Unlike practically every other sight in Sri Lanka, entrance to the fort is free although you will pay to visit the maritime and history museums once inside the gates. Also the church keepers will ‘encourage’ you to make a donation for visiting the churches.
You need no more than half a day here to wander around the old churches, colonial buildings, museums and walk the ramparts admiring the views out to sea. If you want to have a nice lunch and visit some the more arty boutique type shops here, give yourself a day. You may also get a glimpse of a navy vessel leaving for sea from the nearby naval port, or watch the locals ‘sandbathe’. That’s the only way I can describe what they were doing, they would get wet in the sea then emerge drop to the ground and smear themselves with dry sand before getting back in the water to wash it all off. I guess its some sort of Sri Lankan exfoliation regime.
On your way out of the fort do stop by the little fishing harbour as you head back towards Mirissa. If you turn right out of the fort you wont miss it.
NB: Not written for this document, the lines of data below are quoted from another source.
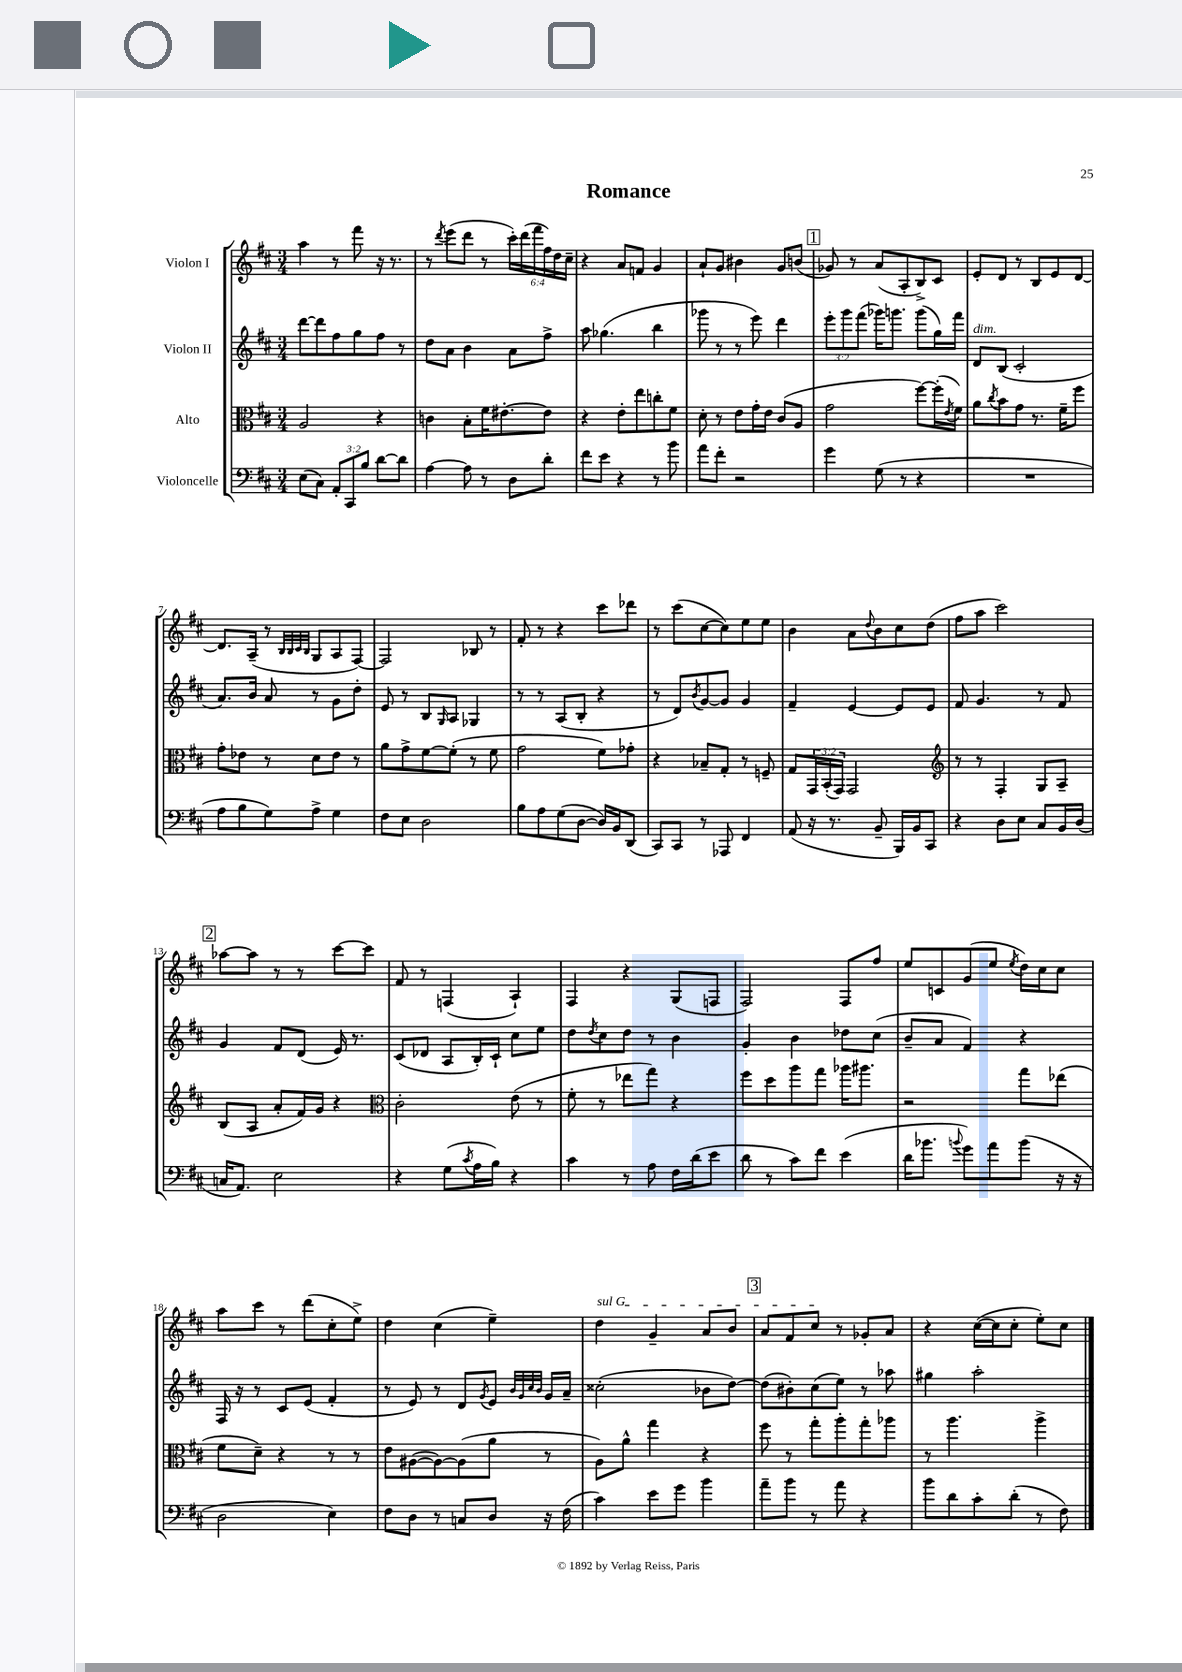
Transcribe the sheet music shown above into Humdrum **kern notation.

**kern	**kern	**kern	**kern
*part4	*part3	*part2	*part1
*staff4	*staff3	*staff2	*staff1
*I"Violoncelle	*I"Alto	*I"Violon II	*I"Violon I
*clefF4	*clefC3	*clefG2	*clefG2
*k[f#c#]	*k[f#c#]	*k[f#c#]	*k[f#c#]
*M3/4	*M3/4	*M3/4	*M3/4
=1	=1	=1	=1
(8E\L	2A/	[8ddd\L	4aa\
8C#\J)	.	8ddd\]	.
12AA'/L	.	8ff#\	8r
12CC#/	.	.	.
.	.	8gg\	8fff#\
12B/J	.	.	.
[8d\L	4r	8ff#\J	16r
.	.	.	8.r
8d\J]	.	8r	.
=2	=2	=2	=2
[4A\	4cn\	8dd\L	8r
.	.	.	8qddd/
.	.	8a\J	(8eee\L
8A\]	8B'\L	4b\	8ddd\J
8r	16f#\K	.	8r
.	[8.e#X'\	.	.
8D\L	.	8a\L	24ccc#'\LL)
.	.	.	(24ddd\
.	.	.	24fff#\
8d'\J	8e#\J]	8ff#^\J	24ff#\)
.	.	.	24dd\
.	.	.	24cc#~\JJ
=3	=3	=3	=3
8f#\L	4r	8aa\	4r
8e\J	.	(4.gg-X\	.
4r	8e'\L	.	8a/L
.	8ee\	.	8fn/J
8r	8ccn'\	4bb\	4g/
8b\	8f#\J	.	.
=4	=4	=4	=4
8a\L	8d'\	8ggg-X\	8a`/L
8f#'\J	8r	8r	8g/J
2r	8e\L	8r	4b#X\
.	16g'\L	8eee\)	.
.	16e\JJ	.	.
.	(8c#/L	4ddd\	8g/L
.	8A/J	.	(8bn/J
!!LO:REH:place=s1:t=1
=5	=5	=5	=5
4g\	2g\	12eee'\L	8g-X/)
.	.	12ggg\	.
.	.	.	8r
.	.	(12fff#\J	.
(8G\	.	16ggg-X\KL)	(8a/L
.	.	8.gggn\J	.
8r	.	.	8A'/
4r	[8ff#\L)	(8ggg\L	8B^/)
.	(16ff#'\L]	16gg\L)	8c#/J
.	8qe/	.	.
.	16f#\JJ)	16fff#\JJ	.
=6	=6	=6	=6
!	!	!LO:TX:a:i:t=dim.	!
2.r	8a\L	8d/L	8e'/L
.	8qcc#/	.	.
.	8b\	(8B/J	8d/J
.	8g\J	2c#'/	8r
.	8.r	.	8B/L
.	.	.	8e/
.	16f#~\KL	.	.
.	8ff#\J	.	[8d/J
!!LO:LB:g=z
=7	=7	=7	=7
8A\L	8g'\L	8.a/L)	8.d/L]
8B\	8e-X\J	.	.
.	.	16b/Jk	(16A~/Jk
8G\)	8r	8a/	8r
.	.	.	32qqB/LLL
.	.	.	32qqB/
.	.	.	32qqc#/
.	.	.	32qqB/JJJ
8A^\J	8d\L	8r	8G/L
4G\	8e-\J	8g\L	8A/
.	8r	8dd'\J	[8F#/J)
=8	=8	=8	=8
8F#\L	8a\L	8e/	2F#/]
8E\J	8g^\	8r	.
2D\	[8f#\	8B/L	.
.	.	16qqG/	.
.	(8f#'\J]	8A/J	.
.	8r	4G-X/	8B-X/
.	8f#\	.	8r
=9	=9	=9	=9
8B\L	2g\	8r	8f#'/
8A\	.	8r	8r
(8G\	.	(8A/L	4r
[8D\J	.	8B'/J	.
16D/LL])	8f#\L)	4r	8ccc#\L
16BB/J	.	.	.
(8DD/J	8g-X'\J	.	8ddd-X\J
=10	=10	=10	=10
8CC#/L)	4r	8r	8r
8CC#/J	.	8d/L)	(8ccc#\L
.	.	8qb/	.
8r	8B-X~/L	[8g/	[8cc#\
8AAA-X/	8G'/J	8g/J]	8cc#\])
4FF#/	8r	4g/	8ee\
.	8Fn~/	.	8ee\J
=11	=11	=11	=11
(8AA/	8G/L	4f#~/	4b\
16r	24GG/L	.	.
.	(24BB'/	.	.
8.r	.	.	.
.	24GG/JJ)	.	.
.	2GG/	[4e/	8a\L
.	.	.	8qqdd/
8BB~/	.	.	8b\
16BBB/LL)	.	8e/L]	8cc#\
16BB/J	.	.	.
8CC#/J	.	8e/J	(8dd\J
=12	=12	=12	=12
*	*clefG2	*	*
4r	8r	8f#/	8ff#\L
.	8r	4.g/	8aa\J
8D\L	4F#'/	.	2ccc#\)
8E\J	.	.	.
8C#/L	8G/L	8r	.
16BB/L	8A~/J	8f#/	.
(16D/JJ	.	.	.
!!LO:LB:g=z
!!LO:REH:place=s1:t=2
=13	=13	=13	=13
16Cn/KL	(8B/L	4g/	[8aa-X\L
8.AA/J)	.	.	.
.	8A/J	.	8aa-\J]
2E\	8a'/L	8f#/L	8r
.	16f#/L)	(8d/J	8r
.	16g/JJ	.	.
.	4r	16e/)	[8ccc#\L
.	.	8.r	.
.	.	.	8ccc#\J]
=14	=14	=14	=14
*	*clefC3	*	*
4r	2c#'\	(8c#/L	8f#/
.	.	8d-X/J	8r
(8G\L	.	8A/L	(4Fn/
8qc#/	.	.	.
16A\L	.	16B'/L)	.
16B\JJ)	.	16c#`/JJ	.
4r	(8e\	8cc#\L	4A`/)
.	8r	8ee\J	.
=15	=15	=15	=15
4c#\	8f#'\	8dd\L	4F#/
.	.	8qdd/	.
.	8r	8cc#\	.
8r	8ee-X\L	8dd\J	4r
8A\	8gg\J)	8r	.
16F#\LL	4r	4b\	(8G/L
(16d\J	.	.	.
8e\J	.	.	8Fn/J
=16	=16	=16	=16
8d\	8ff#\L	4g'/	2F#/)
8r	8dd\	.	.
8c#\L)	8aa\	4b\	.
8f#\J	8gg\J	.	.
(4e\	16aa-X\KL	8dd-X\L	8F#/L
.	8.aa#X\J	.	.
.	.	(8cc#\J	8ff#/J
=17	=17	=17	=17
16d\KL	2r	8b~/L	8ee/L
8.b-X\J	.	.	.
.	.	8a/J	8cn/
8qqbn/	.	.	.
8g\L)	.	4f#/)	(8g/
8a\	.	.	8ee/J
.	.	.	8qee/
(8b\J	8gg\L	4r	16dd\LL)
.	.	.	16cc#\J
16r	(8ee-X\J	.	8cc#\J
16r	.	.	.
!!LO:LB:g=z
=18	=18	=18	=18
2D\	8f#\L	16F#/	8aa\L
.	.	16r	.
.	8d~\J)	8r	8ccc#\J
.	4r	8c#/L	8r
.	.	(8e/J	(8ddd\L
4E\)	8r	4f#'/	8cc#'\
.	8r	.	8ee^\J)
=19	=19	=19	=19
8F#\L	8e\L	8r	4dd\
8D\J	([8A#X\	8e/)	.
8r	8A#\_)	8r	(4cc#\
8Cn/L	(8A#\]	8d/L	.
.	.	8qg/	.
8D/J	8a\J	8e/J	4ee~\)
.	.	32qqb/LLL	.
.	.	32qqg/	.
.	.	32qqcc#/	.
.	.	32qqb/JJJ	.
16r	8r	16g/LL	.
(16F#\	.	16a~/JJ	.
=20	=20	=20	=20
!	!	!	!LO:TX:a:i:t=sul G
4c#\)	8A\L)	(2cc##X'\	4dd\
.	8a^^\J	.	.
8e\L	4gg\	.	4g~/
8g\J	.	.	.
4b\	4r	8b-X\L	8a/L
.	.	[8dd\J)	8b/J
!!LO:REH:place=s1:t=3
=21	=21	=21	=21
8a~\L	8ff#\	(8dd\L]	8a/L
8b\J	8r	8b#X'\)	8f#/
8r	8gg'\L	(8cc#\	8cc#/J
8a\	8aa'\	8ee\J)	8r
4r	8gg'\	8r	8g-X'/L
.	8aa-X\J	8aa-X\	8a/J
=22	=22	=22	=22
8b\L	8r	4gg#X\	4r
8d\	4.aa\	.	.
8c#'\	.	2aa'\	([16cc#\LL
.	.	.	16cc#\J]
(8d'\J	.	.	8cc#'\J
8r	4aa^\	.	8ee'\L)
8F#\)	.	.	8cc#\J
==	==	==	==
*-	*-	*-	*-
Spend some time chatting to the local fishermen selling tuna, shark, sardines and snapper from their temporary tables while others sort through the fishing nets for the next trip out to sea. They are happy to chat and pose for pictures even if you don’t buy any of their merchandise.
A little further along this road you will discover the local market which is worth a look on the east side of the fort where you will meet some characters and can pick up some local produce for your journey home.
We really enjoyed our day here but sadly it was really grey and drizzly so dampened our photography opportunities. We are glad we didn’t stay here; even though the old fort is a charming place it is one of the most touristy places we have visited. As a result the local boutiques and cafes adjust their prices accordingly for the bus loads of tour groups wandering around the fort. There are places to stay inside the fort, but they are all at the top end of the price range, and well above our own flashpacking travel budget.
You can add Galle to your Sri Lanka Itinerary with a very easy day trip (or half day) from Mirissa or one of the other beach resorts along the coast. You could even visit Galle as a day trip from Colombo as the train only takes just over two hours and you really don’t need any longer than four hours to see the main sights here.